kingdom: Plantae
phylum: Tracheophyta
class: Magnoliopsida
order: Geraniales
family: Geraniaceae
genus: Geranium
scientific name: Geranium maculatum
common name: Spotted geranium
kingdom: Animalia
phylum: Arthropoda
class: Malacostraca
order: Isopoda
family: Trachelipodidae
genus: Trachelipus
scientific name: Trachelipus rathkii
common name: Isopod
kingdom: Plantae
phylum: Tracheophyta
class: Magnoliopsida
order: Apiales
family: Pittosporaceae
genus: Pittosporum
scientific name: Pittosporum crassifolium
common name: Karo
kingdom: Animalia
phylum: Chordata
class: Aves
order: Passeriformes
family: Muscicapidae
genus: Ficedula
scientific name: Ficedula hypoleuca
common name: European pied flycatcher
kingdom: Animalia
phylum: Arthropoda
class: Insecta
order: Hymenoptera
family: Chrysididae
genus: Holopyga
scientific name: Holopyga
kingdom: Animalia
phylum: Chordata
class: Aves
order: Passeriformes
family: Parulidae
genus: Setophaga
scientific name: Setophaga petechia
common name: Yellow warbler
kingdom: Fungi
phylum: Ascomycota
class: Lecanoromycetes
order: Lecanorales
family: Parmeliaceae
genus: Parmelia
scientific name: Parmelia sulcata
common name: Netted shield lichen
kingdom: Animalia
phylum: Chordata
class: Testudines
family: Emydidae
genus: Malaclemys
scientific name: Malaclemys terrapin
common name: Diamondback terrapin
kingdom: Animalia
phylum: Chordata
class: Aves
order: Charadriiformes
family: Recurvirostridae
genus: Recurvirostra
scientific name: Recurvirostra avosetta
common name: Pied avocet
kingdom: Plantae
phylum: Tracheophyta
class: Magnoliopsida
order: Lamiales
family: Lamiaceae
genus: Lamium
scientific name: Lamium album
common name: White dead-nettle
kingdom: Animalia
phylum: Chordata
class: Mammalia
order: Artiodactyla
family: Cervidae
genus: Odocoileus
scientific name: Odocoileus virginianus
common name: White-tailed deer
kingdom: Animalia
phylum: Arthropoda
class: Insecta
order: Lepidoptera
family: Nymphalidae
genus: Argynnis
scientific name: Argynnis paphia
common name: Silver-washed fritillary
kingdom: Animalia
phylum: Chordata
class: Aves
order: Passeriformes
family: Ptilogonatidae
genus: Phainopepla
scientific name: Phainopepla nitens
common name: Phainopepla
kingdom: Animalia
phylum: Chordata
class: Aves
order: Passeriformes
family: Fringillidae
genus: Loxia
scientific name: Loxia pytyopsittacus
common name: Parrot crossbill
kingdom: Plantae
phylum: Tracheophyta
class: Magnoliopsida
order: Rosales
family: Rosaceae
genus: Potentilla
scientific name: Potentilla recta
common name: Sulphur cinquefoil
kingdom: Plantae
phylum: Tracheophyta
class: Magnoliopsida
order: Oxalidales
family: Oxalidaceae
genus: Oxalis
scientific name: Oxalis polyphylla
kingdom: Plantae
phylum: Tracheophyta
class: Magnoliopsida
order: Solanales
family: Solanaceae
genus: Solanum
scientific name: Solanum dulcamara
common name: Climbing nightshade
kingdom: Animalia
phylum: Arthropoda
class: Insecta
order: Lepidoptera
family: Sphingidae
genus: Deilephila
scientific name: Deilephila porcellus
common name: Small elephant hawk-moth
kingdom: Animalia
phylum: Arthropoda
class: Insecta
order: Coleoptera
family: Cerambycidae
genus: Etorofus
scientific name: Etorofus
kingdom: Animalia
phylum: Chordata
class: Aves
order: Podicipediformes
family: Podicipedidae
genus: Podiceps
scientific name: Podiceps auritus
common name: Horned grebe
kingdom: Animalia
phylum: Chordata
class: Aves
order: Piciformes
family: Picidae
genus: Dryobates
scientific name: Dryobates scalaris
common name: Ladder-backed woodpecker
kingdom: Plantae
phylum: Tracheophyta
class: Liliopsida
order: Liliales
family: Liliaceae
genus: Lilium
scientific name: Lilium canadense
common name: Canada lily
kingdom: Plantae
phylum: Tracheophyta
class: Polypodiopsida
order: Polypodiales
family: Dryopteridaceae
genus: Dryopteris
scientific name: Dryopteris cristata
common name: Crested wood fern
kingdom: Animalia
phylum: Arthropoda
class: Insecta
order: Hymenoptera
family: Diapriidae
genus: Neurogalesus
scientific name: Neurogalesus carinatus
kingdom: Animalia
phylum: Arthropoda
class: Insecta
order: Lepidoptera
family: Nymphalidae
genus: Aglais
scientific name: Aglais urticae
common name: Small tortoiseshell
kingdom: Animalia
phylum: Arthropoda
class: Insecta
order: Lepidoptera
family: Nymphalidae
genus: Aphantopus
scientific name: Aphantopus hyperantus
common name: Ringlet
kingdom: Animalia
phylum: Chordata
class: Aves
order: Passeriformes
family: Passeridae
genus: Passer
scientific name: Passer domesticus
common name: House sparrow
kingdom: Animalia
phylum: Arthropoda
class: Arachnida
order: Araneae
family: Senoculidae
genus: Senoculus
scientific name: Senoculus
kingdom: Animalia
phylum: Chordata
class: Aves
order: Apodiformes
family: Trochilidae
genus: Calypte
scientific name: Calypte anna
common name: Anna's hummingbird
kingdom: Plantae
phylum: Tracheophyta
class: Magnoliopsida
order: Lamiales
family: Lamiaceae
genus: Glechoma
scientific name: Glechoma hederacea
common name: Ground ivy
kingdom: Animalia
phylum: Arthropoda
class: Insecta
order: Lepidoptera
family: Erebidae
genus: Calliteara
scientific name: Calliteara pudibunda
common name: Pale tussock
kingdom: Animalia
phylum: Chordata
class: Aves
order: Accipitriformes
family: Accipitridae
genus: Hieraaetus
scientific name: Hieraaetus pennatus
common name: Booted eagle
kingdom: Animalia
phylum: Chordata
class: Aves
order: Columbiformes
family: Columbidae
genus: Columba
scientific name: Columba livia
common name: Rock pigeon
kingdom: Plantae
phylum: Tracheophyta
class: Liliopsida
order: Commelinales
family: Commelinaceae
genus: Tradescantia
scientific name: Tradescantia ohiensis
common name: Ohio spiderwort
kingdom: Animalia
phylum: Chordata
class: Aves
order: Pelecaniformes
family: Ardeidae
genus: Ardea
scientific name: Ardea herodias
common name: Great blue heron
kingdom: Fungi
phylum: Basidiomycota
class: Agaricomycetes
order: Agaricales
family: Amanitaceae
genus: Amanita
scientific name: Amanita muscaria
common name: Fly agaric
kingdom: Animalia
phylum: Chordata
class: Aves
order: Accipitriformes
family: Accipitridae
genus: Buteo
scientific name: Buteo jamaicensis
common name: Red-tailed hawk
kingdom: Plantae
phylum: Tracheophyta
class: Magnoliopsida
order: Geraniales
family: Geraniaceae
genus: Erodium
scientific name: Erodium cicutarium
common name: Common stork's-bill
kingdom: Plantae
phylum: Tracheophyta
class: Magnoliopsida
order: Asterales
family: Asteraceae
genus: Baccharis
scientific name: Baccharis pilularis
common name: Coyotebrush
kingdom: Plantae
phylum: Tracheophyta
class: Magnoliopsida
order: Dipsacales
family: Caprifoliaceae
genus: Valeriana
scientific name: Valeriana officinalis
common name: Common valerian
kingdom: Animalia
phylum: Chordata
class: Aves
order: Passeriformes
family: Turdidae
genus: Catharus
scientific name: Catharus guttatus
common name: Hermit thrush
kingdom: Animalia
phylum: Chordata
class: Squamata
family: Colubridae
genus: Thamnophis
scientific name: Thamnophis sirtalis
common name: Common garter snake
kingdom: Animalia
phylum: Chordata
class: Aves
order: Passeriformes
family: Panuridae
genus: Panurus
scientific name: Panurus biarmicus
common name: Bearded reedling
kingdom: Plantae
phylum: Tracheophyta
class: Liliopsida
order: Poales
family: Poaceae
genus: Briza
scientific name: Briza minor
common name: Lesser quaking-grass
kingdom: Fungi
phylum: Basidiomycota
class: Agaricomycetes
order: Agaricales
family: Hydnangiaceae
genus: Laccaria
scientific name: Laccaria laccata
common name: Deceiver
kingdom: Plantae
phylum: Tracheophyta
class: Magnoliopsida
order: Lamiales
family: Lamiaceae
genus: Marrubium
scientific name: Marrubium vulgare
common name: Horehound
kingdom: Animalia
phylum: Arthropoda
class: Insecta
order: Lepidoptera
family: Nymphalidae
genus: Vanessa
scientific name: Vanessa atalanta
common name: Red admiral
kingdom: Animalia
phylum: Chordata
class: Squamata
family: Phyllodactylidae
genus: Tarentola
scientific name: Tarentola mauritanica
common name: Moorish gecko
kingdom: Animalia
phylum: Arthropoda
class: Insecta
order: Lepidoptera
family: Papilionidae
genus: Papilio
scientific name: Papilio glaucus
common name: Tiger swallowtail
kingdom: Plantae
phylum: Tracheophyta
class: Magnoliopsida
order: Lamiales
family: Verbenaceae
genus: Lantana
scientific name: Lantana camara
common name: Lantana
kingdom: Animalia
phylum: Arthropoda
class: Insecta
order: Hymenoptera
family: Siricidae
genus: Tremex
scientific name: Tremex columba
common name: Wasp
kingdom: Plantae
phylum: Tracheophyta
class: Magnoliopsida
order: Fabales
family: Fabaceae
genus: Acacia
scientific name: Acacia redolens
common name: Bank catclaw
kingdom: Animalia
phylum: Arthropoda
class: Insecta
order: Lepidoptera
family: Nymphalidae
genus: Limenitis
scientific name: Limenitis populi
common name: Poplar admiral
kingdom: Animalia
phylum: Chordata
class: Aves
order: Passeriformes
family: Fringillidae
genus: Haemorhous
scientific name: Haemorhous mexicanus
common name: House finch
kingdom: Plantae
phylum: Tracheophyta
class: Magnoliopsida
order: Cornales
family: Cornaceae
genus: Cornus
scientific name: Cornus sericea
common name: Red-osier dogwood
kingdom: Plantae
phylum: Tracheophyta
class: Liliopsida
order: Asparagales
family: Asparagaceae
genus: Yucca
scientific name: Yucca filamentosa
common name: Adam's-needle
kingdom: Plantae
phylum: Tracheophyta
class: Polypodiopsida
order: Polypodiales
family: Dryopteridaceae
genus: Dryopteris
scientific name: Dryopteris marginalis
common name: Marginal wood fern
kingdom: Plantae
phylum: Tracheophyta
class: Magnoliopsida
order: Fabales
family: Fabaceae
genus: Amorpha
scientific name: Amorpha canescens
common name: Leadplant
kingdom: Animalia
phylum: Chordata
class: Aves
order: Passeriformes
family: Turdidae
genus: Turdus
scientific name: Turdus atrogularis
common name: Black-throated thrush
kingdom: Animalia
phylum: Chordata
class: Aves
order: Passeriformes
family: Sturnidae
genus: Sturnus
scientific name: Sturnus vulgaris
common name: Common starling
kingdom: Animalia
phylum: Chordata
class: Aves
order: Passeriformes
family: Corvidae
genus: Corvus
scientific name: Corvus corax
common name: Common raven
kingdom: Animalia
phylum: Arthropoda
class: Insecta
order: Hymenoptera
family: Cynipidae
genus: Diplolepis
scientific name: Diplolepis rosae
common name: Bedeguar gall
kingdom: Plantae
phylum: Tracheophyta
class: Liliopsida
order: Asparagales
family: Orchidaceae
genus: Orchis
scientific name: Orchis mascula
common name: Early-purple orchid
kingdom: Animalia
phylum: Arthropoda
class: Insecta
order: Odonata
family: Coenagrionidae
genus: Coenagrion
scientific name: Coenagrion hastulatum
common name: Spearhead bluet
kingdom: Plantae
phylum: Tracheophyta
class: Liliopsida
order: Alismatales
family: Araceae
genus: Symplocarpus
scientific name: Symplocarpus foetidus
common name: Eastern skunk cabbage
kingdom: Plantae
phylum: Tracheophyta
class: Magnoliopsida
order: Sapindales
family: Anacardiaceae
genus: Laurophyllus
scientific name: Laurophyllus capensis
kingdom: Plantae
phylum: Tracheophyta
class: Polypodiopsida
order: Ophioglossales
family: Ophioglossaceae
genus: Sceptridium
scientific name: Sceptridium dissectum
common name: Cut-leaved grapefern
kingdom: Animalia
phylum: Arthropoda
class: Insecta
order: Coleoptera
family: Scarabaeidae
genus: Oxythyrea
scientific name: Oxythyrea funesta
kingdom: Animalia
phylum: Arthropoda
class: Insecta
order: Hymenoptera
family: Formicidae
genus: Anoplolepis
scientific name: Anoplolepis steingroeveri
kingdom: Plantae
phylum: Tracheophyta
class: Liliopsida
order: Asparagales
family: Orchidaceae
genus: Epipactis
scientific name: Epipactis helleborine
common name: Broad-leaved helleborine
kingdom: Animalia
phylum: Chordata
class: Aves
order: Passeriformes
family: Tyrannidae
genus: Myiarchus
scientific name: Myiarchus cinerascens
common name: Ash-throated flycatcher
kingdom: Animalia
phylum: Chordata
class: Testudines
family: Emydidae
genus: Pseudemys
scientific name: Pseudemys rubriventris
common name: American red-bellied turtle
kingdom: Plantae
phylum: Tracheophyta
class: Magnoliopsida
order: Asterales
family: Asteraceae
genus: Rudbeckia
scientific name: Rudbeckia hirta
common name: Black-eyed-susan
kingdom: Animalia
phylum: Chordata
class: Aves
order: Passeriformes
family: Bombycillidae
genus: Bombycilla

★ ★ ★ ★ ★

WORK TO COMPLETE:
Please output every line from the start of the rows above through the line containing "scientific name: Lamium album", both included, as a JSON list of strings with one string per line and blank lines left out.

FINISHED TASK:
[
  "kingdom: Plantae",
  "phylum: Tracheophyta",
  "class: Magnoliopsida",
  "order: Geraniales",
  "family: Geraniaceae",
  "genus: Geranium",
  "scientific name: Geranium maculatum",
  "common name: Spotted geranium",
  "kingdom: Animalia",
  "phylum: Arthropoda",
  "class: Malacostraca",
  "order: Isopoda",
  "family: Trachelipodidae",
  "genus: Trachelipus",
  "scientific name: Trachelipus rathkii",
  "common name: Isopod",
  "kingdom: Plantae",
  "phylum: Tracheophyta",
  "class: Magnoliopsida",
  "order: Apiales",
  "family: Pittosporaceae",
  "genus: Pittosporum",
  "scientific name: Pittosporum crassifolium",
  "common name: Karo",
  "kingdom: Animalia",
  "phylum: Chordata",
  "class: Aves",
  "order: Passeriformes",
  "family: Muscicapidae",
  "genus: Ficedula",
  "scientific name: Ficedula hypoleuca",
  "common name: European pied flycatcher",
  "kingdom: Animalia",
  "phylum: Arthropoda",
  "class: Insecta",
  "order: Hymenoptera",
  "family: Chrysididae",
  "genus: Holopyga",
  "scientific name: Holopyga",
  "kingdom: Animalia",
  "phylum: Chordata",
  "class: Aves",
  "order: Passeriformes",
  "family: Parulidae",
  "genus: Setophaga",
  "scientific name: Setophaga petechia",
  "common name: Yellow warbler",
  "kingdom: Fungi",
  "phylum: Ascomycota",
  "class: Lecanoromycetes",
  "order: Lecanorales",
  "family: Parmeliaceae",
  "genus: Parmelia",
  "scientific name: Parmelia sulcata",
  "common name: Netted shield lichen",
  "kingdom: Animalia",
  "phylum: Chordata",
  "class: Testudines",
  "family: Emydidae",
  "genus: Malaclemys",
  "scientific name: Malaclemys terrapin",
  "common name: Diamondback terrapin",
  "kingdom: Animalia",
  "phylum: Chordata",
  "class: Aves",
  "order: Charadriiformes",
  "family: Recurvirostridae",
  "genus: Recurvirostra",
  "scientific name: Recurvirostra avosetta",
  "common name: Pied avocet",
  "kingdom: Plantae",
  "phylum: Tracheophyta",
  "class: Magnoliopsida",
  "order: Lamiales",
  "family: Lamiaceae",
  "genus: Lamium",
  "scientific name: Lamium album"
]